La double attaque spectaculaire aux appareils de transmission piégés, menée par Israël contre le Hezbollah, mardi 17 et mercredi 18 septembre 2024, remet en lumière le réseau de communication "privé" de la formation pro-iranienne et soulève des questions quant à son efficacité en temps de guerre.

Le Hezbollah, rappelle-t-on, avait patiemment tissé sa toile pendant des années, sur presque tout le territoire national afin de s’assurer une autonomie et une autoprotection, qui se sont avérées aléatoires.
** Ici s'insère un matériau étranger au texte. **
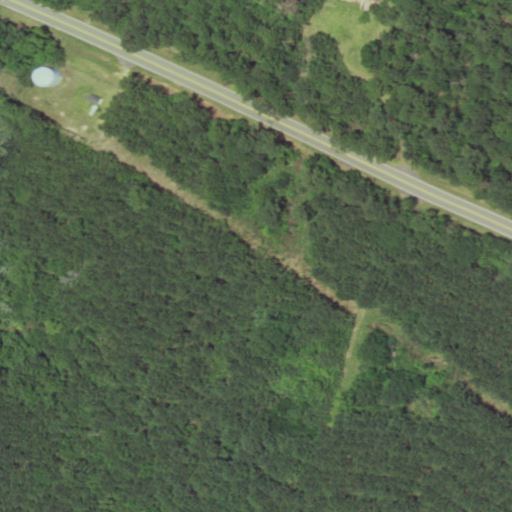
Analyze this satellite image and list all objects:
building: (334, 0)
building: (49, 77)
road: (260, 117)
Son réseau de communication a fini par devenir son talon d’Achille. Les événements du mardi17 et du mercredi 18 l’ont bien montré. Traqués depuis des mois par Israël qui ciblait leurs cadres en les localisant grâce à leurs téléphones portables, les combattants du Hezb avaient troqué ces appareils contre d’autres, certes beaucoup moins sophistiqués et traçables, mais piégés.

L’alerte avait été donnée en février 2024 par le secrétaire général du Hezbollah, Hassan Nasrallah, durant un de ses discours retransmis par Al-Manar, la télévision de cette formation, largement suivie par son public. S’adressant à ses combattants, après la liquidation de cadres du Hezb, il avait lancé: "Vous pensez qu’un agent-espion se trouve parmi nous? Je vais vous dire qui est cet espion. C’est ce smartphone que vous tenez dans vos mains, que vos femmes et vos enfants détiennent. Le smartphone est un appareil d’espionnage mortel, qui fournit des détails spécifiques précis" à Israël, avait-il averti. Il avait, dans le même temps, annoncé "des mesures internes" pour en neutraliser les effets, avant d’appeler ses combattants à ne pas l’utiliser. Il est même allé jusqu’à présenter l’interdiction de l’usage des smartphones comme un "devoir dicté par la loi islamique".

Mais en détruisant le système de communication mis en place par le Hezbollah, Israël contraint-il celui-ci à revenir à celui contre lequel il avait justement mis en garde, pour la communication interne, indispensable en temps de guerre? Cela n’est pas sûr, puisque d’autres options se présentent à lui et qu’en cas de guerre élargie, il semble que le réseau de télecom "privé" du Hezb soit resté intact.

"Que le Hezbollah doive se lancer dans un long processus, au cours duquel il devra mener des enquêtes internes, faire le ménage au sein de son parti (une allusion aux agents et personnes infiltrées travaillant pour le compte des Israéliens) et revoir toute sa chaîne logistique pour s’assurer des approvisionnements qu’il va recevoir, dans un futur proche ou lointain, est chose évidente", explique à Ici Beyrouth un cadre militaire européen proche du dossier, ayant servi au Liban pendant plusieurs années.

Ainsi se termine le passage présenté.